_Problem requirements_
Only the lines holding "worn" are wanted; find them in the listing and return each one.
====== Task input
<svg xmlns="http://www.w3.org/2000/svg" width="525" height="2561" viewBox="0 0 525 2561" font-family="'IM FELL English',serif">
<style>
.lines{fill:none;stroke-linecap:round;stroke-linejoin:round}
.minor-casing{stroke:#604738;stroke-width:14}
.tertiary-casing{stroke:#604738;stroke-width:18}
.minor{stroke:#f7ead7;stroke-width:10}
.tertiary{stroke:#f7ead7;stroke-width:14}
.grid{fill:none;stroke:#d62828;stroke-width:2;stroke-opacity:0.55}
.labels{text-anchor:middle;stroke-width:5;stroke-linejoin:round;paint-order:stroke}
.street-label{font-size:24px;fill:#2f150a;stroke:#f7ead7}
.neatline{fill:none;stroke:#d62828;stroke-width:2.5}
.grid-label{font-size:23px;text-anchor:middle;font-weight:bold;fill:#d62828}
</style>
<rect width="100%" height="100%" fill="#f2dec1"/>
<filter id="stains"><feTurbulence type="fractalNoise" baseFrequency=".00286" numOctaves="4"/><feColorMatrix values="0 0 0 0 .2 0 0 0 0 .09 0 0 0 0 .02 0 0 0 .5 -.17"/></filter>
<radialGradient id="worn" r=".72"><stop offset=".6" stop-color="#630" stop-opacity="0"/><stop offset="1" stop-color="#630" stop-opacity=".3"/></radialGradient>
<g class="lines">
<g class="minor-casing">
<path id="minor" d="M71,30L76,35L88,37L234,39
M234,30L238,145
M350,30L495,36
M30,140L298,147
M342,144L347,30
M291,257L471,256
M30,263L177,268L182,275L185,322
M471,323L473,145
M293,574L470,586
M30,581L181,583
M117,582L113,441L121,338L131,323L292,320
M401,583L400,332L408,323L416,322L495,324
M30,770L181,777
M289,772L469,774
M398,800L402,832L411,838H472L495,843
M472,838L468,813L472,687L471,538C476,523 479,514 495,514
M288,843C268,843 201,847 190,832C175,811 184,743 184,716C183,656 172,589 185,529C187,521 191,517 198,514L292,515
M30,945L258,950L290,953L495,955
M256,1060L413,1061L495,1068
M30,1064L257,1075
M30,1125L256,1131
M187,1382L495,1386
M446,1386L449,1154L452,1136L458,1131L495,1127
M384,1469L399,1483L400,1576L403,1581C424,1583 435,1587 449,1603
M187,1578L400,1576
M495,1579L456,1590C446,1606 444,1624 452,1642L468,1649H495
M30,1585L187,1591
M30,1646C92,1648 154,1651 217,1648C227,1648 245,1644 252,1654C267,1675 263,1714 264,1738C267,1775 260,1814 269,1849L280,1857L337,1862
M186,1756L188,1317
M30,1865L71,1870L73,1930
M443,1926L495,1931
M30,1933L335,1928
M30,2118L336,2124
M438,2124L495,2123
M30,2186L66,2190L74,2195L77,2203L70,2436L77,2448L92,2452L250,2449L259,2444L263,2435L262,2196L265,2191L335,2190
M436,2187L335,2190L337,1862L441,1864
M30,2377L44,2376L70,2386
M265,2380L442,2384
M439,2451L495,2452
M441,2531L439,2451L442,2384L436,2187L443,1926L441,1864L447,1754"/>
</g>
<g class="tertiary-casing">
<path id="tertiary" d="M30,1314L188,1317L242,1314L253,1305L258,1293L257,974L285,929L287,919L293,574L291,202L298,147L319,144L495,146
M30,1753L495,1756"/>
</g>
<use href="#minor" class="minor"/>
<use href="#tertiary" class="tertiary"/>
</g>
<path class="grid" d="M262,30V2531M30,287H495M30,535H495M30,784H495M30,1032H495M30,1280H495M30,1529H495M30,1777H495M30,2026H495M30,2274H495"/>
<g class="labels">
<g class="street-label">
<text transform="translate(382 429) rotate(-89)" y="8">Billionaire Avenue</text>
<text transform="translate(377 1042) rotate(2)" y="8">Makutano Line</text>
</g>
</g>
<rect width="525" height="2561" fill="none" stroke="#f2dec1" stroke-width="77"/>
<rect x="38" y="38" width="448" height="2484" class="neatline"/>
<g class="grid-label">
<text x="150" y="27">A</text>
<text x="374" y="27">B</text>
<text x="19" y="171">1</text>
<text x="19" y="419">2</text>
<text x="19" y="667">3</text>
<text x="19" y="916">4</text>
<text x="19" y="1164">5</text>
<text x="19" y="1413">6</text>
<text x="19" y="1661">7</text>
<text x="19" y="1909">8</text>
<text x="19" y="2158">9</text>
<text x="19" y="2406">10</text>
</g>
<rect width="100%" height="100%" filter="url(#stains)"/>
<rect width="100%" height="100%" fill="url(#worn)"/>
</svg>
============
====== Task input
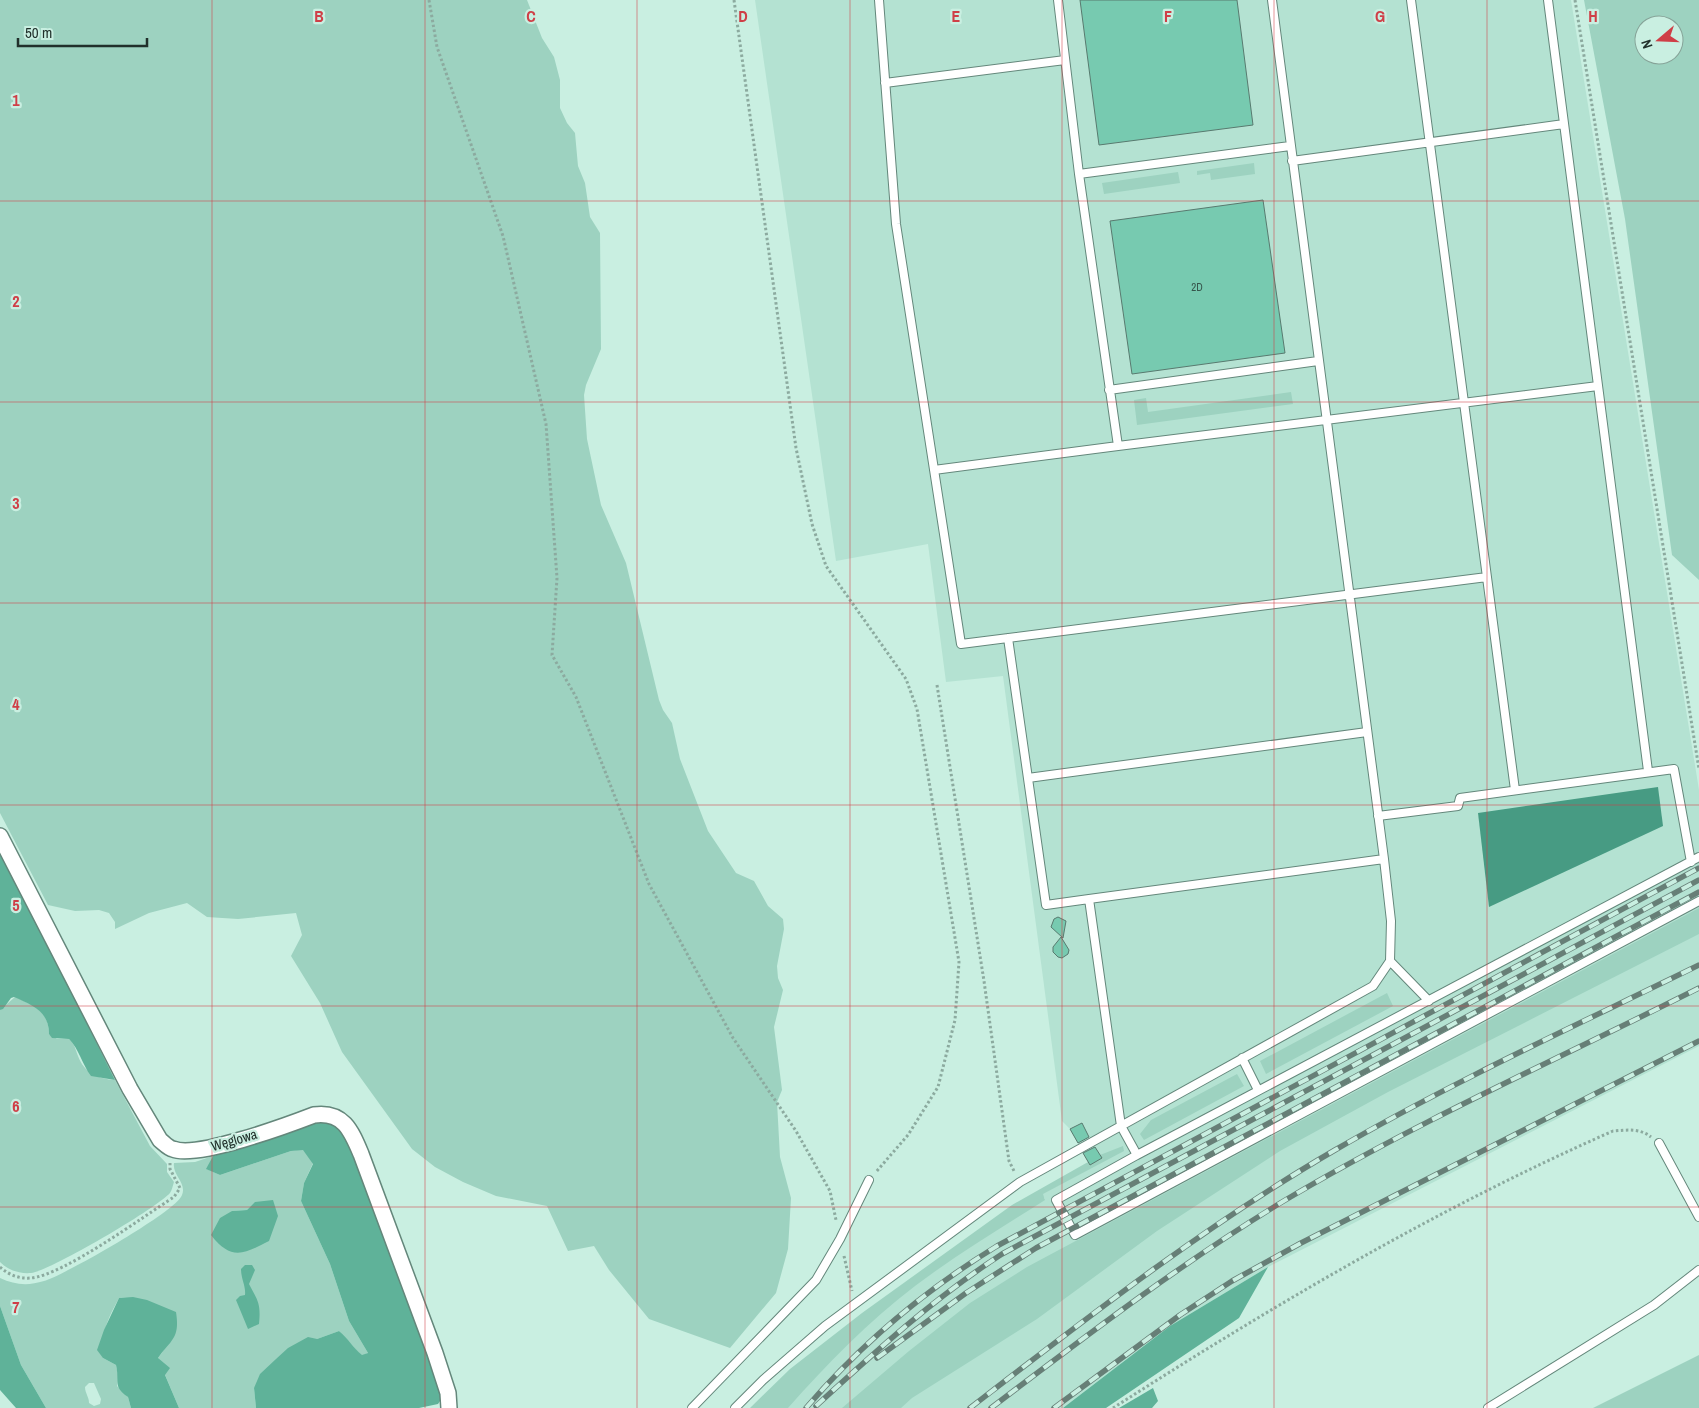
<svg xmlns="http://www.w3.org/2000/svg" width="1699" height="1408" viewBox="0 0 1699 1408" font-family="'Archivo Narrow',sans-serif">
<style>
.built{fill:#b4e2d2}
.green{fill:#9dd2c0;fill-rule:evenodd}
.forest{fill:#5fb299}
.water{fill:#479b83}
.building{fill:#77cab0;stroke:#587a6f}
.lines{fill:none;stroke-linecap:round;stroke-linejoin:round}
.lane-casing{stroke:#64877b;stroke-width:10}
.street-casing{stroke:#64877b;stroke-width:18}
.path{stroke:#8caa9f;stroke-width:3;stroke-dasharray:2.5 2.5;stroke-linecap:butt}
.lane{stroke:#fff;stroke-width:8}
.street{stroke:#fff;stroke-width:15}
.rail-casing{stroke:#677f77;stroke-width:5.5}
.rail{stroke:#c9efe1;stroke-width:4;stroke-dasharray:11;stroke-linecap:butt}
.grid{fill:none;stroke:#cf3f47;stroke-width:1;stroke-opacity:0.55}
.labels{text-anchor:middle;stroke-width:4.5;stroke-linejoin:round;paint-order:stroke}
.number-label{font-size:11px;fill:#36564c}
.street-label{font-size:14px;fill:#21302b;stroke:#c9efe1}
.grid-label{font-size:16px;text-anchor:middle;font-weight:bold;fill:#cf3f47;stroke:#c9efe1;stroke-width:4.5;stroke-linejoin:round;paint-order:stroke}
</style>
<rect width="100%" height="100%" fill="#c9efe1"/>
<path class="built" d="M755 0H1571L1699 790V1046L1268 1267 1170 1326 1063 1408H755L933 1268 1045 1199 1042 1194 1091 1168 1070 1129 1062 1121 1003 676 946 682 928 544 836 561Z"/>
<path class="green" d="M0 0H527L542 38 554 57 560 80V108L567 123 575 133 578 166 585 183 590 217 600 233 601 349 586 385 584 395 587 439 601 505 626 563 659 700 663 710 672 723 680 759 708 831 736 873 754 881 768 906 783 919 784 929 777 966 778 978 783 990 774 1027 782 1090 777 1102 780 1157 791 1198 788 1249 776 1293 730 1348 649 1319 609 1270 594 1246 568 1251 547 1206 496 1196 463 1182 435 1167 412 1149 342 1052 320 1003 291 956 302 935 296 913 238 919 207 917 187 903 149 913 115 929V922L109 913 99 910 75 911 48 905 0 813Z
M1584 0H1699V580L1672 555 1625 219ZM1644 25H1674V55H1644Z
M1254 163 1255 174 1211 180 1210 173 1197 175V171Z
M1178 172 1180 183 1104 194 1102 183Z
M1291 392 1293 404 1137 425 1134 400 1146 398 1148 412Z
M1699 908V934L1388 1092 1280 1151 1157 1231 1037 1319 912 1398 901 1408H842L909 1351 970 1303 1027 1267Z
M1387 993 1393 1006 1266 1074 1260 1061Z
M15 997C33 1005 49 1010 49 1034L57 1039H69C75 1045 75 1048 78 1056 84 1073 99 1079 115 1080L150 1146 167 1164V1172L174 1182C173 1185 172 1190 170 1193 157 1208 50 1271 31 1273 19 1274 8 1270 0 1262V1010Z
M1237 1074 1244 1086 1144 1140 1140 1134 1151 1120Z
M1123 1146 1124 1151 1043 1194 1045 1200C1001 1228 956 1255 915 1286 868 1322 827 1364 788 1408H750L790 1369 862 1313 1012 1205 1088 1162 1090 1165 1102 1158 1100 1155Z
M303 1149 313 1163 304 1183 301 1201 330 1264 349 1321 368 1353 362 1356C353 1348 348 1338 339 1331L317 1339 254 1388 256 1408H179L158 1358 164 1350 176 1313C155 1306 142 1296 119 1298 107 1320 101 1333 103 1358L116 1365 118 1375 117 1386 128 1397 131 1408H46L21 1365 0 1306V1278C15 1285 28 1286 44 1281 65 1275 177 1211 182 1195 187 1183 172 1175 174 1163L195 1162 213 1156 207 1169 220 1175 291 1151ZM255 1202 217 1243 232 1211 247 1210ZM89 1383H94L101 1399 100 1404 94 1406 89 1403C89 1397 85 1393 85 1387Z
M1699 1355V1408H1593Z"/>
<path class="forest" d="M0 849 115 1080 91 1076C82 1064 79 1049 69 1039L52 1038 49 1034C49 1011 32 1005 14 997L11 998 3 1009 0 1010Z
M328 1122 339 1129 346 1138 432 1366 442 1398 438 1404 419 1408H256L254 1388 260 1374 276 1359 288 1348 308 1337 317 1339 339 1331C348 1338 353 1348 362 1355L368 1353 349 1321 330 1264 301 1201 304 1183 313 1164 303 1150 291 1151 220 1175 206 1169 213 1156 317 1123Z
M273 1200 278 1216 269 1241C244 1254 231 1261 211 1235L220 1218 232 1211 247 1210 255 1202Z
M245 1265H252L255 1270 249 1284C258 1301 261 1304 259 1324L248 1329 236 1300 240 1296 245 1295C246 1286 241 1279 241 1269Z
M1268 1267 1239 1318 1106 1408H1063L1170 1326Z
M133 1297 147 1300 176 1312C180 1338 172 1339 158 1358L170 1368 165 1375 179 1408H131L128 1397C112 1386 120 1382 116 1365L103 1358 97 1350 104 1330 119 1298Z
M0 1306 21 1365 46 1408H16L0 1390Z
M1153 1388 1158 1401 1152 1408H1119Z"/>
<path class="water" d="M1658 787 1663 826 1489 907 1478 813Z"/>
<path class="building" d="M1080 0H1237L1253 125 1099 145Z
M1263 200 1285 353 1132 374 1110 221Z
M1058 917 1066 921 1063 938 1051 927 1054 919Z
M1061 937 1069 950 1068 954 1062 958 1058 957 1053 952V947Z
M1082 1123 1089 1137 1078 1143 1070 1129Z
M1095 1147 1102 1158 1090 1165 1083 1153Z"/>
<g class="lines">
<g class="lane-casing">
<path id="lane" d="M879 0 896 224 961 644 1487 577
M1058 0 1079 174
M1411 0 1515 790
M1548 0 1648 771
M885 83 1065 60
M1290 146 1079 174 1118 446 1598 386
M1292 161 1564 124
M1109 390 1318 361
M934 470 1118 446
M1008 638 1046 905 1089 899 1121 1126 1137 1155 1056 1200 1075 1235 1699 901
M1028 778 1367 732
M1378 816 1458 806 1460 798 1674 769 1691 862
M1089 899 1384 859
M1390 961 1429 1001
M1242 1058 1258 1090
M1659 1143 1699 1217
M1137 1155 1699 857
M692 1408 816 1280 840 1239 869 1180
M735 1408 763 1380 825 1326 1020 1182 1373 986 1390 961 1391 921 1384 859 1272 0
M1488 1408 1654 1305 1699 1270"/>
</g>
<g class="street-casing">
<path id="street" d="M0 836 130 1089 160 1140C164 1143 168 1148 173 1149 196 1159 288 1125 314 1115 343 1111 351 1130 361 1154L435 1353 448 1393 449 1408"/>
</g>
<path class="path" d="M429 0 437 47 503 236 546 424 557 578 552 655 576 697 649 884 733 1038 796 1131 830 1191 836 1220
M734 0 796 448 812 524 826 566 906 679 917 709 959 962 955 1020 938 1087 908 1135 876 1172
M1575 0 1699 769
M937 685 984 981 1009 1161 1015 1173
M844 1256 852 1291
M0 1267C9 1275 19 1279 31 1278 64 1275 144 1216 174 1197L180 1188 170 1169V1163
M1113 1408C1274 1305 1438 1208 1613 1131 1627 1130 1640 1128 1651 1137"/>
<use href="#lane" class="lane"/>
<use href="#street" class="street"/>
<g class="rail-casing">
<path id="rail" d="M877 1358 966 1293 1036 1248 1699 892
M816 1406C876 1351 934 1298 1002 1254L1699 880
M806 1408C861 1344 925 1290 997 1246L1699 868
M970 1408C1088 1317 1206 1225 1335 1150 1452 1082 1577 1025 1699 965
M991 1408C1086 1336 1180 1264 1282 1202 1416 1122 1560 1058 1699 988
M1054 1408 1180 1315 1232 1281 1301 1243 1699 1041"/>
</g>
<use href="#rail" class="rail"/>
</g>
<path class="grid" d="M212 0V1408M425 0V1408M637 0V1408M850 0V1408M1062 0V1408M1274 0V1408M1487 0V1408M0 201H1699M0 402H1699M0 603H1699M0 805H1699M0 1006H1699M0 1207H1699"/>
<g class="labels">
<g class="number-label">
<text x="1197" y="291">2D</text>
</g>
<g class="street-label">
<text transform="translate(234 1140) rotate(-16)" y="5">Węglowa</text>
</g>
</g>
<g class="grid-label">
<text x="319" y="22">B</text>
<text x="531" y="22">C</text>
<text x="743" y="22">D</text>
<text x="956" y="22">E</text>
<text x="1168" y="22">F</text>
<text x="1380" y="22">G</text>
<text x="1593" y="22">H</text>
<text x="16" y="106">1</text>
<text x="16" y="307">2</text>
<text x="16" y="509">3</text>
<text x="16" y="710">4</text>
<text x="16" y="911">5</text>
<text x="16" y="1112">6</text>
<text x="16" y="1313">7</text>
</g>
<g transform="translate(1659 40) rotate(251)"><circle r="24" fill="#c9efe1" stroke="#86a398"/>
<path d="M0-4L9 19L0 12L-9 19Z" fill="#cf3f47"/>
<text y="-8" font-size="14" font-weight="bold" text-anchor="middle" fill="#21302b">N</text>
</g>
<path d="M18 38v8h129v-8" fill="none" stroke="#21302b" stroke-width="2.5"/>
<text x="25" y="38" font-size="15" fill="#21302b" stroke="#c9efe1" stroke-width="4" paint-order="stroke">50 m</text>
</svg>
============
_Solution to the exercise_
<radialGradient id="worn" r=".72"><stop offset=".6" stop-color="#630" stop-opacity="0"/><stop offset="1" stop-color="#630" stop-opacity=".3"/></radialGradient>
<rect width="100%" height="100%" fill="url(#worn)"/>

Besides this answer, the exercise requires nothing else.